In July of this year, it emerged that former Children’s Minister Katherine Zappone was to be appointed to a new role of Ireland’s Special Envoy to the UN for freedom of opinion and expression.

Foreign Affairs Minister Simon Coveney brought a memo to a Cabinet meeting following discussions between himself, Zappone, and his department officials.

The role had not been publicly advertised, leading to concerns about transparency around the appointment process.

The appointment, which has since been cancelled, was labelled as cronyism by opposition parties.
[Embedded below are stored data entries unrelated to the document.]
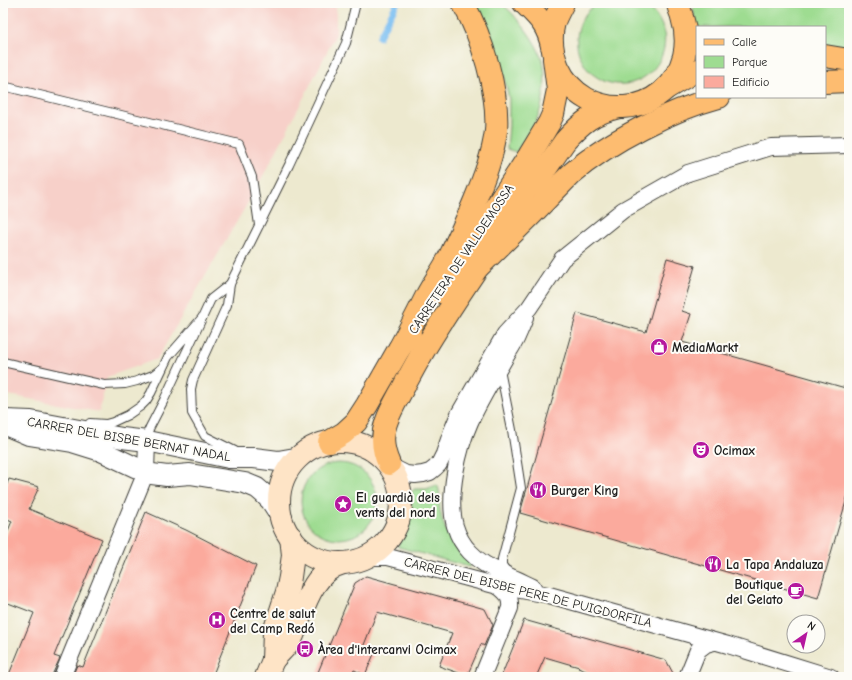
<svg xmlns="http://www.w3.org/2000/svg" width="852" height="680" font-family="'Comic Neue',sans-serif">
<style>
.built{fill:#f7d0c9}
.green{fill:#9edc91;stroke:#5d7c56}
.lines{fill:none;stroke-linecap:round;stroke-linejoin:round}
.stream{stroke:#7cbff2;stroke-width:6}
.building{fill:#fbaa9d}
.service-casing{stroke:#3b3b37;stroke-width:10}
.minor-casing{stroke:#3b3b37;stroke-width:18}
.tertiary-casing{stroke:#3b3b37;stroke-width:22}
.secondary-casing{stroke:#3b3b37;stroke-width:24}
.primary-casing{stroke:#3b3b37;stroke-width:24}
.motorway-casing{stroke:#3b3b37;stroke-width:24}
.service{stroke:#fff;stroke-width:8}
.minor{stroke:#fff;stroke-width:16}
.tertiary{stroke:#fff;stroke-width:20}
.secondary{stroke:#fee4c6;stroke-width:22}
.primary{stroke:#fdbc70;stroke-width:22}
.motorway{stroke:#fdbc70;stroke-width:22}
.labels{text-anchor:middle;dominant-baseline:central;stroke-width:4;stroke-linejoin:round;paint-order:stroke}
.street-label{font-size:13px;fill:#1c1c1c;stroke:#fdfcf7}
.poi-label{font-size:13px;font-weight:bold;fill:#1c1c1c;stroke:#fdfcf7;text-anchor:start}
</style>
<rect width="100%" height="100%" fill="#fdfcf7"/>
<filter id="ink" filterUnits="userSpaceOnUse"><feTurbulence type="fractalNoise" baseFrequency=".025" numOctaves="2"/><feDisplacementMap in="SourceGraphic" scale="8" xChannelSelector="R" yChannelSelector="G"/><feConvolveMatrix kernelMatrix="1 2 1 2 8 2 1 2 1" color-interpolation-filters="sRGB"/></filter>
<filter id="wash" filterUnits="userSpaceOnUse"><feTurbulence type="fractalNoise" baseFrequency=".012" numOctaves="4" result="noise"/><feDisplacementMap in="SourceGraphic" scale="16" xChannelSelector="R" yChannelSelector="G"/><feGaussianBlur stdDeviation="0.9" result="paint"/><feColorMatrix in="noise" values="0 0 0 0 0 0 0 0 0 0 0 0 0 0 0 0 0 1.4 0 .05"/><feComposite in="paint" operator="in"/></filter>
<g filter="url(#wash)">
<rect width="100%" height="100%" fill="#ede9cf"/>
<polygon class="built" points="3,3 336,3 336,34 274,156 250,199 157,359 107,377 99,412 3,394"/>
<g class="green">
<path d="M 475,3 L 501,3 C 506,8 512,12 516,18 C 527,30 538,46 543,62 C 547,76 544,102 538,116 C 533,129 524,141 516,152 L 507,149 L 509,126 L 509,99 L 504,76 L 486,24 Z"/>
<path d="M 598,3 L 643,3 L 645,4 C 649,7 653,11 656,15 C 682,50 645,97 604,81 C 596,77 588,72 584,64 C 579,56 576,47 577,38 C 578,23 585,11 598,3 Z"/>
<polygon points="693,3 849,3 849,50 825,46 825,27 697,27 694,15"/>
<circle cx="339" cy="501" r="38"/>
<path d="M 437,485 C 441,491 439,502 440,509 C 443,531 455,549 470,563 L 471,565 L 469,567 L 398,547 C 398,540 404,533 407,527 C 411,516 412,505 411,493 L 414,489 L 426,489 Z"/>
</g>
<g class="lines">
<polyline class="stream" points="379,37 397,3"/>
</g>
<g id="blocks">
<g class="building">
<polygon points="667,258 695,266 682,311 691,314 682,342 849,389 849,491 818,598 520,513 577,313 646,332"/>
<polygon points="9,479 39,487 29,509 102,539 54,656 60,658 53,673 53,677 8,677 34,613 3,601 3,543 12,521 3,517 3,494"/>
<polygon points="146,512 186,530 256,566 212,677 72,677 77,665 83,667"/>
<polygon points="366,576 485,609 493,625 484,646 481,644 467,676 439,666 452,633 377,612 362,650 374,654 365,675 354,670 351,677 316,677 355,583"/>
<polygon points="524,620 666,660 675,677 601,677 578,668 579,667 545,657 536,677 501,677"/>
</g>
</g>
</g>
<g filter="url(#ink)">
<use href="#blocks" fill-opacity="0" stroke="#3b3b37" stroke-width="1"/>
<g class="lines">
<defs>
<g id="service">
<polyline points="3,86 239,144 252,177 259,225"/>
<polyline points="3,362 104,385 125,384 137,381 153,375 161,369"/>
<polyline points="500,370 512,430 521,488 502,559 502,565 507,572"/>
<polyline points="90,423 106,424 113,422 128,415 141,406 146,401 151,393 168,357 202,318"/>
<polyline points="147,441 147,434 150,427 164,400 211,299 230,284"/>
<polyline points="235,451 205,436 192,413 191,389 193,380 227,305 230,284 289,165 346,43 356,3"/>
</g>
<g id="minor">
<path d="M 525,317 C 523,324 520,330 517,337 C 514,344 509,351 505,358 C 493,379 480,400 470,422 C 458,449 447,497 455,526 C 458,536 463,545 470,552 C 483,566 495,569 511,577 C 519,580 526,584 533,587"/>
<polyline points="389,464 396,469 406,474 415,475 423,474 430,472 435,468 439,464 444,454 452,431 459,414 505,334 529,308 562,259 623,210 688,173 771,147 849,145"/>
<polyline points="362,559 372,557 388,557 498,586 549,595 728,645 831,677"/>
<polyline points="62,677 146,472 147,441"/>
<path d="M 482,677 L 510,608 C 511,597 507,593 498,586"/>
<polyline points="687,677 698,650 706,644 714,642"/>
</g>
<g id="tertiary">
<polyline points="5,420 31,421 122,438 147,441 229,458 254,458 278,461 295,458 303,454"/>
<polyline points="3,424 29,435 72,442 101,451 135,467 152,474 167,476 190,474 245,483 257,488 264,494 271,501 282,518"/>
</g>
<g id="secondary">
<circle cx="340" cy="502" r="61"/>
<path d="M 273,660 C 279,653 287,646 291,639 C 295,633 296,625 299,619 C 307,597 318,569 343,563"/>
<polyline points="266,677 273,660 274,632 287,592 290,577 293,555 291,537"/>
</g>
<g id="primary">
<path d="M 563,3 C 560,9 556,16 554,22 C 550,37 552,53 558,67 C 584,125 668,119 684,56 C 687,43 686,30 682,17 C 681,12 678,8 678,3"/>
<polyline points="440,292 529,156 549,123 553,114 558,90 554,59"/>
<polyline points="329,442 344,433 356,422 367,405 399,349 410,334"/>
<path d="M 389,464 C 383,451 381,437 386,423 C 390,411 396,401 402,390 C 410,375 418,360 427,345 C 470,275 518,209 565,141 C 582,122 593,113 619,107"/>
</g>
<g id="motorway">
<path d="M 524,3 C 539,18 547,24 552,46"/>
<polyline points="825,56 849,60"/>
<polyline points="825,82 849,81"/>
<polyline points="665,89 697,70"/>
<path d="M 476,269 C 495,251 514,232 533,213 C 546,200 558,187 571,174 C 609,141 671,110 719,97"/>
<path d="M 399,349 C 409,331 418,313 427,295 C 434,282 443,270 450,256 C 459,238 467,219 475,200 C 484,178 493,155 496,131 C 499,92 482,37 463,3"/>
</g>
</defs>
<use href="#service" class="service-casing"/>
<use href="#minor" class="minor-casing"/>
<use href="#tertiary" class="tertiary-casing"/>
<use href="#secondary" class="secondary-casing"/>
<use href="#primary" class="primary-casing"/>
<use href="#motorway" class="motorway-casing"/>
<use href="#service" class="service"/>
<use href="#minor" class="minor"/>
<use href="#tertiary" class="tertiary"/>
<use href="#secondary" class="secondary"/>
<use href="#primary" class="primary"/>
<use href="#motorway" class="motorway"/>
</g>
</g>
<defs>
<symbol id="shop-disc" viewBox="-11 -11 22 22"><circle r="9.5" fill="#b5179e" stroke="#fdfcf7"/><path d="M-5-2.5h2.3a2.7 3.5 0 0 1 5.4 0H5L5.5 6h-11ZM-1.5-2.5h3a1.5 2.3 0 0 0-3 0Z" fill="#fff"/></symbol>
<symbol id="theatre-disc" viewBox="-11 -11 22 22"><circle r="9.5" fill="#b5179e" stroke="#fdfcf7"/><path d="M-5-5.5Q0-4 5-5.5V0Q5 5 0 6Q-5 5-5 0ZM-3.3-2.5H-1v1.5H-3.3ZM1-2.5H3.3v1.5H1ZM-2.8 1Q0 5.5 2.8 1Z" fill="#fff"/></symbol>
<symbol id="restaurant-disc" viewBox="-11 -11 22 22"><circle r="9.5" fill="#b5179e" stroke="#fdfcf7"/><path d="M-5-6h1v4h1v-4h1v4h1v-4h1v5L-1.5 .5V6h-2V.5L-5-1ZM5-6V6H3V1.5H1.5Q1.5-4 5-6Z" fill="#fff"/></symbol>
<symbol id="sight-disc" viewBox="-11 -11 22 22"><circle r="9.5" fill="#b5179e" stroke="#fdfcf7"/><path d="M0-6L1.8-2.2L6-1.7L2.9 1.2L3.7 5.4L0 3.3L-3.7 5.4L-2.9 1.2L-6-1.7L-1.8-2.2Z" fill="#fff"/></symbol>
<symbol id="cafe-disc" viewBox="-11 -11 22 22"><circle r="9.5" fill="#b5179e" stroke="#fdfcf7"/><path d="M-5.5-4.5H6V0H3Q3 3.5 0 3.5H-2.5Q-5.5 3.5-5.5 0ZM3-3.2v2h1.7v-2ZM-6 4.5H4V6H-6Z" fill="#fff"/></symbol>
<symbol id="hospital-disc" viewBox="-11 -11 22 22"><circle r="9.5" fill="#b5179e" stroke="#fdfcf7"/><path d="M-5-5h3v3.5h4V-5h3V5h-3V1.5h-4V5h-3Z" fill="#fff"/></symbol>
<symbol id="bus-disc" viewBox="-11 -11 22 22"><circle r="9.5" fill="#b5179e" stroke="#fdfcf7"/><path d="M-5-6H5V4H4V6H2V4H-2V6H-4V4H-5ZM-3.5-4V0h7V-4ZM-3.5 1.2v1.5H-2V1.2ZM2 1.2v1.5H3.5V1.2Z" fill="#fff"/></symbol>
</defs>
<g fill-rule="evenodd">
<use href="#shop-disc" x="649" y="337" width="20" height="20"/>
<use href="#theatre-disc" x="691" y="440" width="20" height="20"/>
<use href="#restaurant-disc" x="528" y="480" width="20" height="20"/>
<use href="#sight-disc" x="333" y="494" width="20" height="20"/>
<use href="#restaurant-disc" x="703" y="554" width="20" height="20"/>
<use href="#cafe-disc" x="786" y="581" width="20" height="20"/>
<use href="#hospital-disc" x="207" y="610" width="20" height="20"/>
<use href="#bus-disc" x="295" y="639" width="20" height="20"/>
</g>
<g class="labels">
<g class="street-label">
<text transform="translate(461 259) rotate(-56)">CARRETERA DE VALLDEMOSSA</text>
<text transform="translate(129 439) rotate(10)">CARRER DEL BISBE BERNAT NADAL</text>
<text transform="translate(528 592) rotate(14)">CARRER DEL BISBE PERE DE PUIGDORFILA</text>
</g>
<g class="poi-label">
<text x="672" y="347">MediaMarkt</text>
<text x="714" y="450">Ocimax</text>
<text x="551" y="490">Burger King</text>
<text x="356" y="497">El guardià dels<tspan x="356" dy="15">vents del nord</tspan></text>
<text x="726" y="564">La Tapa Andaluza</text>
<text x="783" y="584" text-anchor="end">Boutique<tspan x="783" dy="15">del Gelato</tspan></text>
<text x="230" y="613">Centre de salut<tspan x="230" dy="15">del Camp Redó</tspan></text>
<text x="318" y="649">Àrea d'intercanvi Ocimax</text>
</g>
</g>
<rect width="852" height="680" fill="none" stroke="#fdfcf7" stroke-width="16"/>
<rect x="696" y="26" width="130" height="72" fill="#fdfcf7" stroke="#a3a29f"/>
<rect x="704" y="39" width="20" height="6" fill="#fdbc70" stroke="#a3a29f"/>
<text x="732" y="46" font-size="12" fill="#1c1c1c">Calle</text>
<rect x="704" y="56" width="20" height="12" fill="#9edc91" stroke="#a3a29f"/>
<text x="732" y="66" font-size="12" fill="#1c1c1c">Parque</text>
<rect x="704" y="76" width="20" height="12" fill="#fbaa9d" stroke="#a3a29f"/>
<text x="732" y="86" font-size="12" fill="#1c1c1c">Edificio</text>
<g transform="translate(806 634) rotate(34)"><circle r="19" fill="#fdfcf7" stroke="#a3a29f"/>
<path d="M0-3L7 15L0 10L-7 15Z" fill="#b5179e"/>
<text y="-6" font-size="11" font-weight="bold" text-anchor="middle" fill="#1c1c1c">N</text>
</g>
</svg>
Coveney himself survived a vote of no confidence in his role as minister. 

A government spokesperson has said that at this point in time there was no proposal to fill the role for which Zappone was originally nominated.

A proposal to fill the role would have to come from the Department of Foreign Affairs and be made through the new process but no such proposal has been made.  

The review into the saga has today made a number of specific recommendations on how future Special Envoy appointments will take place.

These recommendations include;

  • Initial assessment by the Department of Foreign Affairs on the need for any envoy;
  • Cabinet approval for the creation of the role of envoy will then be sought.
  • Expressions of interest will be then required;
  • A detailed description of the role will be advertised;
  • Cabinet approval for the appointment of any special envoy will also be needed.

The full report can be found here.

Irish special envoys have been appointed going back a number of decades, although the overall number of special envoys appointed is relatively small,” the report noted.

“Outside the UN Security Council campaigns of 2000 and 2020, the group has identified eight special envoy roles in this 21-year time frame.”

It said that around €350,000 had been spent on special envoys during the last 21 years, a sum the reviewers described as “modest”.

“The average outlay per special envoy mission (US Congress, UN Security Council Campaign, Francophone Africa and the Sahel, and Food Systems) at circa €87,500 over four years also appears modest,” the report added.